7 thoughts on “Pop Cowboys

  1. Yah Shure

    During the ’80s, at least, there was always a strong rock undercurrent at country shows. When Alabama would slip in a cover of “Takin’ Care Of Business” and John Anderson sang “Under My Thumb,” you knew ‘twarn’t all hats and boots. And the country audiences knew those songs.

    Segregated, indeed. It’s as easy now NOT to ever hear the #1 country hit as it is to NOT ever hear the #1 pop hit.

  2. Very good post indeed. Of course, one might argue that Elvis was a country singer — much as he drew influences from R&B, he was managed by Hank Snow’s manager, appeared on the Opry and regularly on the Louisiana Hayride, and was as much influenced by the Louvin Brothers, Hank Williams and Snow as he was by Arthur Crudup or Wynonnie Harris.

    Interesting that two of the three early-70s hits you mention were vastly inferior versions of those made by their writers (Rose Garden, Help Me Make It…)

    And Yah Shure makes an excellent point in the final para. Much as I love country, the current crop of mainstream is just as corporate as the current crop of “R&B” and hip hop merchants. Though I do like Tim McGraw, for my sins. The sub-culture of current country — Merrit and Lambert and their likes — is quite wonderful.

  3. jb

    On further review (more cooking of the half-baked theory), there’s a plausible argument that the late 80s boom was also sparked in part by people who grew up on the country rock of the 70s–kids who listened to Skynryd, for example. Garth Brooks was one, Travis Tritt was another. But since country rock as a genre was dead by then, their record labels had little choice but to position them as country acts.
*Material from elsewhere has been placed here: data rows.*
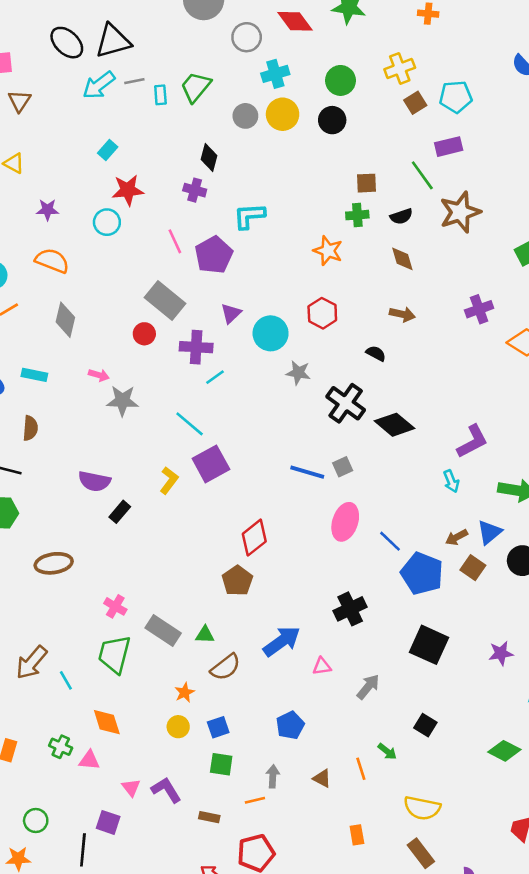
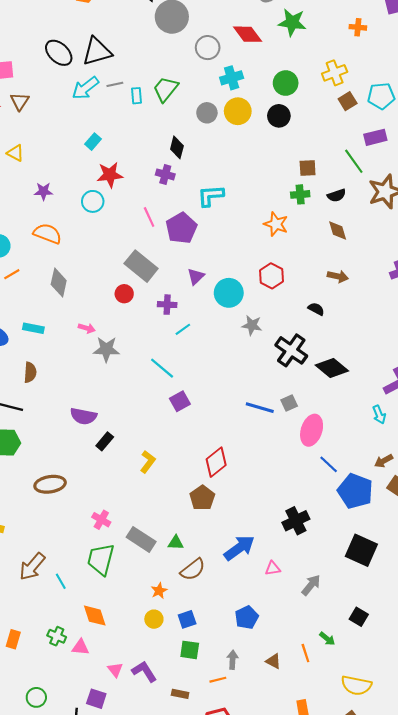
purple cross: (196, 347) -> (167, 305), size x0.7
purple square: (211, 464) -> (180, 401), size x0.7
yellow L-shape: (169, 480) -> (148, 462), moved
pink ellipse: (345, 522) -> (312, 430), moved

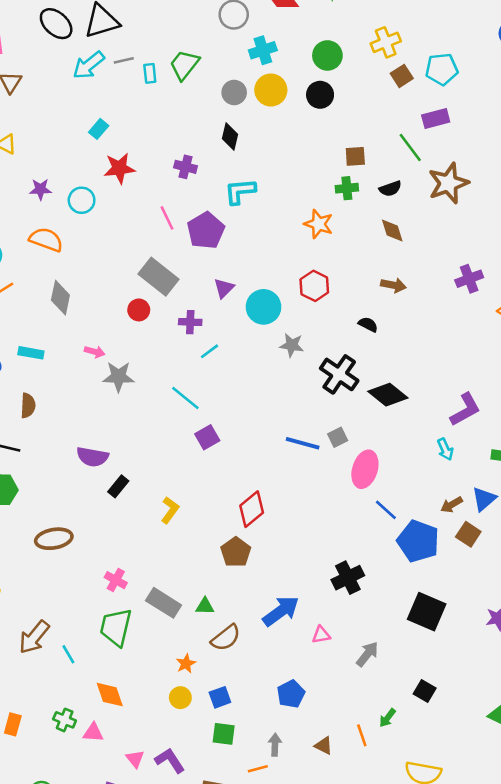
black diamond: (177, 147) -> (230, 136), moved
cyan circle: (93, 201) -> (82, 200), moved
green arrow: (327, 639) -> (387, 718), turned 91

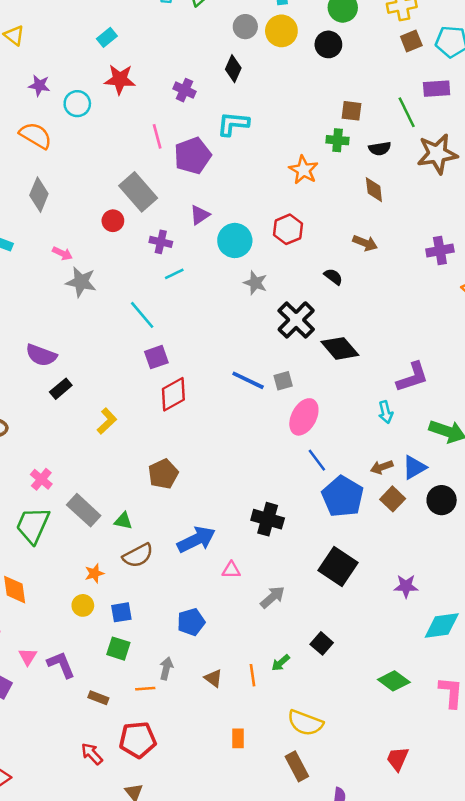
red diamond: (252, 509) -> (173, 394), moved
black cross: (348, 578) -> (268, 519), turned 32

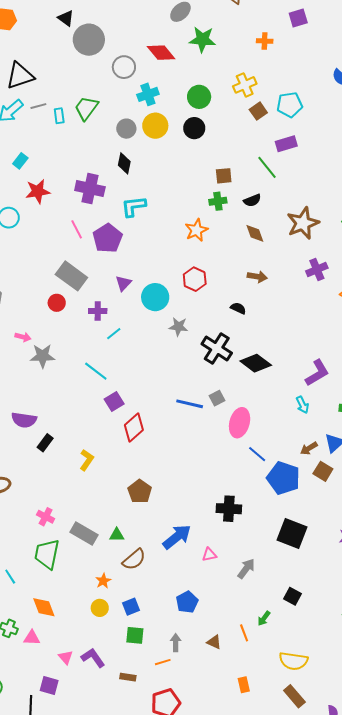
purple cross: (185, 90) -> (90, 189), size x1.6
brown star: (437, 154) -> (303, 223), moved
orange star: (303, 170) -> (196, 230), turned 30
  4. I listen to a fair amount of Brooks & Dunn, and I’ve commented from time to time that they often sound – instrumentally, at least – like the Rolling Stones ca. 1972 with an occasional fiddle added to the mix.

  5. Steb3

    I agree that the definition between pop and country has narrowed. How, for example, is Taylor Swift considered country? I believe it really is in the marketing and where they want to position it. Of course it has to have some of the characteristics of the genre but it is all in where the record company wants it placed. What do you consider the Robert Plant/Alison Krauss Raising Sand album? Could be pop, country, rythym and blues, rock, country rock. Some music is just hard to define.

  6. JP

    actually, there was a country-crossover era that was earlier than 1970…the pop charts in the late fifties and early sixties were loaded down with country records: Marty Robbins, Patsy Cline, Jimmy Dean, Stonewall Jackson (“Waterloo”), Claude King (“Wolverton Mountain”), Webb Pierce (“I Ain’t Never”), Dave Dudley (“Six Days On The Road”).